◆ **INFORMATION GIVEN**
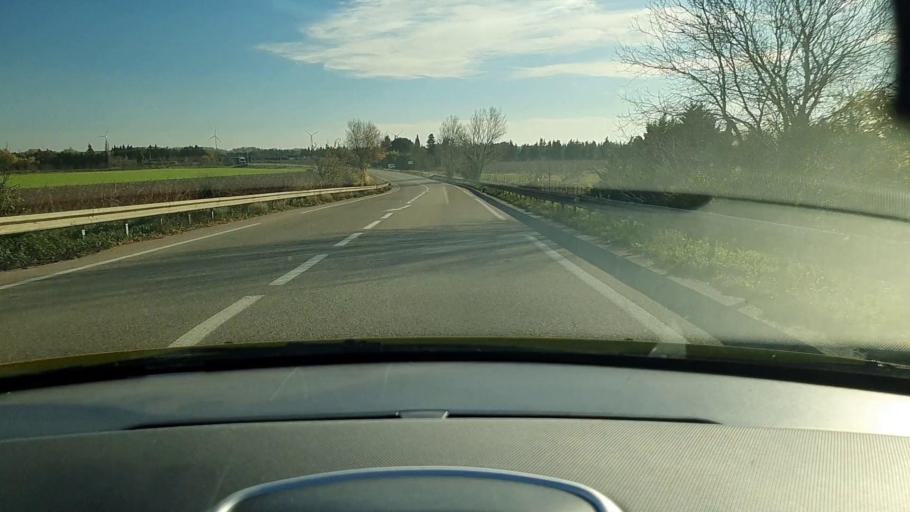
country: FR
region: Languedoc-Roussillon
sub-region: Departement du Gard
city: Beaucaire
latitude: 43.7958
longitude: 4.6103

◆ **STATED EXERCISE**
Reproduce the lines above verbatim, omitting the picture.

◆ **COMPLETE OUTPUT**
country: FR
region: Languedoc-Roussillon
sub-region: Departement du Gard
city: Beaucaire
latitude: 43.7958
longitude: 4.6103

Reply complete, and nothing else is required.